The configuration space around open models is much larger. Eg which models, capability heterogeneity, which harness, networking, data egress / privacy, etc.

If anyone is getting very good production code out of open models, I'd love to do a user interview to better understand your setup. Email is in my bio.

thepasch · 2026-05-08T16:08:09 1778256489

With how much vendor harnesses are now actively steering the agent with their own instructions on top of user prompts, I think it’d be super interesting to see a comparison of one of the already tested models - so Opus 4.7 or GPT-5.5 - across a range of different harnesses that aren’t their native. OpenCode, Pi, Hermes, Kilo Code. The most popular coding-focused harnesses, basically.

languid-photic · 2026-05-08T16:38:59 1778258339

Agreed. Harness is really important. Especially since many labs are now post-training agents directly in their native harness.

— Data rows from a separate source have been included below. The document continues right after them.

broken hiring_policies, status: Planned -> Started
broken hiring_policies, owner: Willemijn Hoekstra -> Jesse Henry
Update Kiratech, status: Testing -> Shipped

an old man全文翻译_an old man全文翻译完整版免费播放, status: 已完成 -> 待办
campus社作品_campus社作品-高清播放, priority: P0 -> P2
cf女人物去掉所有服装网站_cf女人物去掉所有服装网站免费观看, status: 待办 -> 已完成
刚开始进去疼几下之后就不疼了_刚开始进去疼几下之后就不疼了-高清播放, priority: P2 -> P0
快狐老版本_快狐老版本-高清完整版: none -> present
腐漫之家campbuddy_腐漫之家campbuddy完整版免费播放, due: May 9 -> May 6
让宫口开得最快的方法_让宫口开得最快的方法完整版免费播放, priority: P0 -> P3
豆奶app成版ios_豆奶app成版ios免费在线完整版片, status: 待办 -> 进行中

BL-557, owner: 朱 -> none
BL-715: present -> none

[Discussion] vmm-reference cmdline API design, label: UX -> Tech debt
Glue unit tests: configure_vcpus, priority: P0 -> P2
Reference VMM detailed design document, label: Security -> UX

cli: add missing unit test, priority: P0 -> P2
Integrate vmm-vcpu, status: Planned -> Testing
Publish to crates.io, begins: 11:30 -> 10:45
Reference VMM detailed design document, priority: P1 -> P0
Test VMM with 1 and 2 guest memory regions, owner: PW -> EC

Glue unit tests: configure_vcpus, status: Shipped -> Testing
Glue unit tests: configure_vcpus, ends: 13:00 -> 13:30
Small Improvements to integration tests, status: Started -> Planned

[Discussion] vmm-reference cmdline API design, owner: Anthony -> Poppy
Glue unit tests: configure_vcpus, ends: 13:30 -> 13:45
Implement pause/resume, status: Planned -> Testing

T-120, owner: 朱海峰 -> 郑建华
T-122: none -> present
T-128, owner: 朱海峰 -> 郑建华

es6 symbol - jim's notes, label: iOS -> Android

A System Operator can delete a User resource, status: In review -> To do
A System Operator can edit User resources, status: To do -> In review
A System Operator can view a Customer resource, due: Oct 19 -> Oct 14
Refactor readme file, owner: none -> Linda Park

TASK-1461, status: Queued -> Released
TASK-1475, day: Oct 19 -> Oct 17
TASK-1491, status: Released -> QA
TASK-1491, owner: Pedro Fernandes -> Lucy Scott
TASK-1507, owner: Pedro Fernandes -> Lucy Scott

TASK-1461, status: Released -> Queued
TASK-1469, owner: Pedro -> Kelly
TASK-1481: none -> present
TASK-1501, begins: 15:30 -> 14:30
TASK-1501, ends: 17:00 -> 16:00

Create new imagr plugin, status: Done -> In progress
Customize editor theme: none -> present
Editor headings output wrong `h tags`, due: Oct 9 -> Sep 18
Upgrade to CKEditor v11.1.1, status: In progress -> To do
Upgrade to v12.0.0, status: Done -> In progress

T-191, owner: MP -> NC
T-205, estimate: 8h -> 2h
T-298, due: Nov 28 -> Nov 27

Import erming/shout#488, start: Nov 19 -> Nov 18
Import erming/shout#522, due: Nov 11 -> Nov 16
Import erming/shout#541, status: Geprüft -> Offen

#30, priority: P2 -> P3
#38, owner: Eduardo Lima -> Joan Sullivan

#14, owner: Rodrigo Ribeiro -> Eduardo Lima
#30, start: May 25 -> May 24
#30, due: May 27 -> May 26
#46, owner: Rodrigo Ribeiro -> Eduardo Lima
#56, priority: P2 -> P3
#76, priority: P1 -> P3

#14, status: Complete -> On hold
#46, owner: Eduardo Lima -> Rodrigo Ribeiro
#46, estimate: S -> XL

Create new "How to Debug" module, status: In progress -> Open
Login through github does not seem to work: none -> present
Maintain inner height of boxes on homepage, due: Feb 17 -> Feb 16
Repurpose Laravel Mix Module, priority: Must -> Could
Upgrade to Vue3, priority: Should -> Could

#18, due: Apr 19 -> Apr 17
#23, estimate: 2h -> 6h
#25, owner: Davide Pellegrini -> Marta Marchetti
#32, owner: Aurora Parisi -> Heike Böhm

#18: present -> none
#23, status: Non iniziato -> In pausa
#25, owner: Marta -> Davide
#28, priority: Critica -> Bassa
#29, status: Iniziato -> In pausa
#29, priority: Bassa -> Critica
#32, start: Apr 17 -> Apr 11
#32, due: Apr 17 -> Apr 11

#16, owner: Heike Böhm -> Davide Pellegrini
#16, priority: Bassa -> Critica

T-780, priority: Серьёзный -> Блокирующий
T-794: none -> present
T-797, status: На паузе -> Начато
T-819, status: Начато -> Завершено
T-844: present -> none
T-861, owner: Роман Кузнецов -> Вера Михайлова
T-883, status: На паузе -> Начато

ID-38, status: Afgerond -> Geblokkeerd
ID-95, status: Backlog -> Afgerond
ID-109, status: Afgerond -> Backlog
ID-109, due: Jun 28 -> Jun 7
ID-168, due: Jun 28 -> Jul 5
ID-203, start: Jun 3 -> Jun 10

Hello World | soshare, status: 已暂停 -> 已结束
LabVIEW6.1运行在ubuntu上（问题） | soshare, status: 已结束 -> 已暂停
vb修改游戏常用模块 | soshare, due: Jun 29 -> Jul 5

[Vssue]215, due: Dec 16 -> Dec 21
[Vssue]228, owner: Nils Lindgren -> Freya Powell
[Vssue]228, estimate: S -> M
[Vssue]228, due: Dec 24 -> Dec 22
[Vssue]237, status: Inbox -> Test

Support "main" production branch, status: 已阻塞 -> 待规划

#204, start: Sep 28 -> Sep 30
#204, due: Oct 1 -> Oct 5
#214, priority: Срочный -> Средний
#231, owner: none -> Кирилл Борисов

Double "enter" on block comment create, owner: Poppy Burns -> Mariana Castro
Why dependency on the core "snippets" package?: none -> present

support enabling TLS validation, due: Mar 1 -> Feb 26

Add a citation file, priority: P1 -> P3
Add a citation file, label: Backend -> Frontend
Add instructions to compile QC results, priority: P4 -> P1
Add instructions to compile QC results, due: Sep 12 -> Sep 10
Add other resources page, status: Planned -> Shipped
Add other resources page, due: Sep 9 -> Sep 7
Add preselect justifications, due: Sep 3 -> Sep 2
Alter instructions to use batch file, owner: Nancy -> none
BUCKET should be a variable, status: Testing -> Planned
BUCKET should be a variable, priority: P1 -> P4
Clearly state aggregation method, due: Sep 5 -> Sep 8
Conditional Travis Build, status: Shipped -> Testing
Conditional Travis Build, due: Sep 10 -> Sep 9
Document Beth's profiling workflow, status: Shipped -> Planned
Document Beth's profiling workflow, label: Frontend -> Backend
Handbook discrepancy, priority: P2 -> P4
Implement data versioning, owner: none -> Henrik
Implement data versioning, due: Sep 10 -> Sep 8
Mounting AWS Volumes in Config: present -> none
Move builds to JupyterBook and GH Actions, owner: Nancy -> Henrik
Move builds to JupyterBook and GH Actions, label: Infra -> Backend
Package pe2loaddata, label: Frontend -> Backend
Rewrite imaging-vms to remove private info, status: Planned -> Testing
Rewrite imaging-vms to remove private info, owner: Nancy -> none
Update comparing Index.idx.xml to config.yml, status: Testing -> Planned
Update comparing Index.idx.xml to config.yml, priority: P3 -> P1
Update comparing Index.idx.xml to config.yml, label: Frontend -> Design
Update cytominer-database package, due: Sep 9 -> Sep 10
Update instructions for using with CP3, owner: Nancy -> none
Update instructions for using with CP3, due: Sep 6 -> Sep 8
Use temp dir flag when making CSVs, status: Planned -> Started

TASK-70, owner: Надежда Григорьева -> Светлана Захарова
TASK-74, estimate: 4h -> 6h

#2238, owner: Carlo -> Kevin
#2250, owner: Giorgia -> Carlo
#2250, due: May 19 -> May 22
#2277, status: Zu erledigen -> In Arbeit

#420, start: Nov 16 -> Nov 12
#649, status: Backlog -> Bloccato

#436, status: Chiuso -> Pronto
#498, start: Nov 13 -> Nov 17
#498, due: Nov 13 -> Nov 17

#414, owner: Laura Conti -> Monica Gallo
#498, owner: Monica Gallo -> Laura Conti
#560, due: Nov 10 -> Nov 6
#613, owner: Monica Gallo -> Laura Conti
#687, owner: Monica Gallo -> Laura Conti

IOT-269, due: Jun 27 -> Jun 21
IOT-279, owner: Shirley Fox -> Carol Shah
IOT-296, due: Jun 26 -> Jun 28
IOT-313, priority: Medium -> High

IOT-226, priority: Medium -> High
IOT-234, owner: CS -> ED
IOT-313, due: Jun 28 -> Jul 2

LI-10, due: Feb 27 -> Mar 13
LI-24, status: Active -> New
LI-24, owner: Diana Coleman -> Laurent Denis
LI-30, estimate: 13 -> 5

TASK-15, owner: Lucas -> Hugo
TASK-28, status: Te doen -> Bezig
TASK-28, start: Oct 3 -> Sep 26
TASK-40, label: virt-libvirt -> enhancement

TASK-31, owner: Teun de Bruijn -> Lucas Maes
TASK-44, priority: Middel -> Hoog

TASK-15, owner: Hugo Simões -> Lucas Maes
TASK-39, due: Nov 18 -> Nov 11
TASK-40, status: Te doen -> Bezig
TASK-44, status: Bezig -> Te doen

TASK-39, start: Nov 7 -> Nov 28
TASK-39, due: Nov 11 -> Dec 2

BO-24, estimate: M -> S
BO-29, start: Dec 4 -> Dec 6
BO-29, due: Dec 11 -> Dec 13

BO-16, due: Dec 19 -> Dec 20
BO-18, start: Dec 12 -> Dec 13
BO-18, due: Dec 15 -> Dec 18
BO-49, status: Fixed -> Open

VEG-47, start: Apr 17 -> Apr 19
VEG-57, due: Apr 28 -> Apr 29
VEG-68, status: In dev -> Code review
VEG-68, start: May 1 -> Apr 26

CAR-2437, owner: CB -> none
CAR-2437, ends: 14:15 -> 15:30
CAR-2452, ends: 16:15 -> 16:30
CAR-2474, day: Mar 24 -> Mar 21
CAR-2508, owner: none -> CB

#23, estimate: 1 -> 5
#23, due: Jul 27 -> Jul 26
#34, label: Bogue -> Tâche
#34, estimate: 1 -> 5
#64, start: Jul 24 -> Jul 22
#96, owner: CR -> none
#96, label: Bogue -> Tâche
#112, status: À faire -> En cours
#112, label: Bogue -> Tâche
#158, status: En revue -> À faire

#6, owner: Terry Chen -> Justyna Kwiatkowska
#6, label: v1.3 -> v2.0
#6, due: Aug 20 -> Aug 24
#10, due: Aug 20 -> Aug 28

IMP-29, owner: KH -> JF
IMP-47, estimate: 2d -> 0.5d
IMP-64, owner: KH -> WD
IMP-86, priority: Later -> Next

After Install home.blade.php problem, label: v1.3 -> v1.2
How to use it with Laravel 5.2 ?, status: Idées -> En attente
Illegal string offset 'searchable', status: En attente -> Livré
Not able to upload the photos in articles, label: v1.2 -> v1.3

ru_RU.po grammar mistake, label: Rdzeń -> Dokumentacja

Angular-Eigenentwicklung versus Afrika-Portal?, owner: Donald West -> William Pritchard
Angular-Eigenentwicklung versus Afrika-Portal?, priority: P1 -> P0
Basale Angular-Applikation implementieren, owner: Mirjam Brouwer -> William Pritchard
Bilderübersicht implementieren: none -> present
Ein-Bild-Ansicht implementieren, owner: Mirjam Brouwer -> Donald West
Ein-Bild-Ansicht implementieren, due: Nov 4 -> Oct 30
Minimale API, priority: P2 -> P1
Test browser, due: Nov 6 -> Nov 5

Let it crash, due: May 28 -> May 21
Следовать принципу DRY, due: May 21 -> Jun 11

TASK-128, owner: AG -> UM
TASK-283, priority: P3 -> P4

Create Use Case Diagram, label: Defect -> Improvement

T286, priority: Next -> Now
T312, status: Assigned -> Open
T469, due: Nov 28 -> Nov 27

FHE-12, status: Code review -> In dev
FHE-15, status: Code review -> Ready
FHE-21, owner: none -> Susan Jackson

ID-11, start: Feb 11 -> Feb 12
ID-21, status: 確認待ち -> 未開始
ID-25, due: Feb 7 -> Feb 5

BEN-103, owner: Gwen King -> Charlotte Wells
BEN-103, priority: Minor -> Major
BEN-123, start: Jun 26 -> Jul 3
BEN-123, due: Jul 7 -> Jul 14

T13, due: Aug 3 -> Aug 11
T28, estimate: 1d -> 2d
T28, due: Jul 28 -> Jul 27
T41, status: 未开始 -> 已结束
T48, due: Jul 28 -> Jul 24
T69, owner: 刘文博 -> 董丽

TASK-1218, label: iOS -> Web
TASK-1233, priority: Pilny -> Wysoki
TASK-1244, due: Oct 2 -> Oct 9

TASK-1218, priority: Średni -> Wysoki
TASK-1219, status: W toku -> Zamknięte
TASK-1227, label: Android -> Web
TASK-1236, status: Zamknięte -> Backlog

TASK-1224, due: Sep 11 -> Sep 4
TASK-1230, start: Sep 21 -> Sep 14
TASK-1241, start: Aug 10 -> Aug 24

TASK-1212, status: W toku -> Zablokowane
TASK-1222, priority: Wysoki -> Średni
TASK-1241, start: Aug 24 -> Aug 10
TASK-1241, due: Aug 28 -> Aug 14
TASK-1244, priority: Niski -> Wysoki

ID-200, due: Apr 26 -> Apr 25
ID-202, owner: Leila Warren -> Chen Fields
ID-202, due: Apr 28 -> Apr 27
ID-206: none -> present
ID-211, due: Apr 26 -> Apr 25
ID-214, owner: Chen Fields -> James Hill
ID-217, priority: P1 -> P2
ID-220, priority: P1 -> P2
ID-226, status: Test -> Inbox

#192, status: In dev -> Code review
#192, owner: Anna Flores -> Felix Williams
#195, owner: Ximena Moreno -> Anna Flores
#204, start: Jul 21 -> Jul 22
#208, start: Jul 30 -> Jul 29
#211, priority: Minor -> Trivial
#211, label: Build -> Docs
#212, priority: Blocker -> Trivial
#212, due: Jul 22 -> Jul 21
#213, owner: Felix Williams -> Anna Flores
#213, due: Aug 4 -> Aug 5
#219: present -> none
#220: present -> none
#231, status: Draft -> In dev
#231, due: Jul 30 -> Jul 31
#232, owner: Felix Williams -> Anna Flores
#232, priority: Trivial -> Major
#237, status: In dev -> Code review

(Which is why my prior is that third party harnesses would not perform as well. But I haven't actually measured this.)

cyberpunk · 2026-05-08T19:27:10 1778268430

OpenCode seems to give me better results than codex-cli, i’d be interested in seeing this too!

motbus3 · 2026-05-08T17:46:09 1778262369

But what situation seems to good to enable xhigh?